The Hardest Hit Fund program is being financed by $2.1 billion fraction of the $75 billion mortgage assistance program included in the Financial Stability Act of 2009. The large sum of money is being dispersed to the hardest hit states. By dollar amount, the money is being distributed:
- California, $699.6 million
- Florida, $418 million
- Ohio, $172 million
- North Carolina, $159 million
- Michigan, $154.5 million
- South Carolina, $138 million
- Arizona, $125.1 million
- Nevada, $102.8 million
- Oregon, $88 million
- Rhode Island, $43 million
Program Highlights from Each State
Since each state designed their own course of action for spending their share, no two plans are exactly alike. Some of the state-by-state highlights regarding how the Hardest Hit Fund money will be used are:
- Arizona: The ultimate goal of the state is to switch the mortgages of the financially strapped homeowners into permanent modification programs.
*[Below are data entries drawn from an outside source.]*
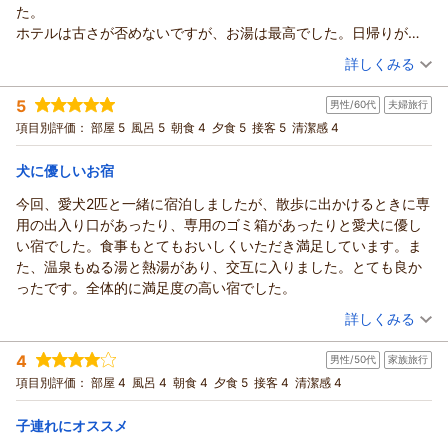
た。
ホテルは古さが否めないですが、お湯は最高でした。日帰りがな
くなったらしく残念です。滞在中に4回も入りました。
（投稿日：2026/06/18）
詳しくみる
一つ残念なのは、どこもそうなんでしょうけど、人員不足でし
宿泊時期：
2026年05月宿泊 (一人旅)
た。売店も無人で、ベルを鳴らして下さいと書いてありましたが
5
男性/60代
夫婦旅行
投稿者：
まきさん (女性/60代)
鳴らしてもどなたもいなくて買い物出来ずでした。
宿泊プラン：
【グルメ】日本三大和牛「近江牛」特選しゃぶしゃぶプラン◆
項目別評価：
部屋 5
風呂 5
朝食 4
夕食 5
接客 5
清潔感 4
ご飯の時も呼び鈴がないので、係の人を呼びに行かなくてはなら
天然水プレゼント◆
和室
朝・夕
なくて不便でした。
宿泊価格帯：
23,001～24,000円(大人一人あたり/税込)
犬に優しいお宿
それだけが残念です。
今回、愛犬2匹と一緒に宿泊しましたが、散歩に出かけるときに専
用の出入り口があったり、専用のゴミ箱があったりと愛犬に優し
い宿でした。食事もとてもおいしくいただき満足しています。ま
た、温泉もぬる湯と熱湯があり、交互に入りました。とても良か
ったです。全体的に満足度の高い宿でした。
（投稿日：2026/06/17）
詳しくみる
宿泊時期：
2026年06月宿泊 (夫婦旅行)
4
男性/50代
家族旅行
投稿者：
暮爺Fさん
(男性/60代)
宿泊プラン：
【当館人気No.1】古の源泉に癒され、季節の美味を堪能する特
項目別評価：
部屋 4
風呂 4
朝食 4
夕食 5
接客 4
清潔感 4
選会席プラン◆グレードアップ◆お市の舞
和室
朝・夕
宿泊価格帯：
22,001～23,000円(大人一人あたり/税込)
子連れにオススメ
Some of the tools being implemented include principal reduction, interest rate reduction, and/or term extension programs.
- California: Unemployed families will be provided with a mortgage payment subsidy
- Florida: Mortgage payment assistance will be provided to the unemployed and under-employed individuals while going through their job search
- Michigan: Under water homeowners will get state assistance regarding through earned principal forgiveness
- Nevada: The funds will be used to reduce or eliminate second liens courtesy of a three-year term earned forgiveness program.
According to the Whitehouse.gov website, the approved programs had to address issues such as:
- Help for unemployed homeowners
- Under water home owners
- Second mortgage complications
- Help develop other programs to make homeownership affordable and maintainable
National Programs Launched to Help Home Owners
This particular fund is only a small portion of the efforts conducted by the Obama administration to help stabilize the nations weakened real estate industry. The Hardest Hit Fund is backed by the $75 billion originally allocated under the Financial Stability Act of 2009. The program has several layers in place to assist struggling homeowners including:
- HAMP: Making Home Affordable Program was supposed to be the crown jewel of the Financial Stability Act. However due to glitches and complications, the program has barely made a dent in the state of the crumbling real estate market. In retrospect, it appears that HAMP lacked over-site from the Treasury Department, and ultimately put potentially qualified homeowners at an increased risk of losing their homes.
- Financial Reform Bill financial reform bill: Recently Obama signed the reform bill into law in order to curtail the predatory behaviors of big lenders and will force them to take financial responsibility for their actions. Within this monumental bill was also a provision to provide an additional $3 billion to help jobless homeowners pay their mortgages.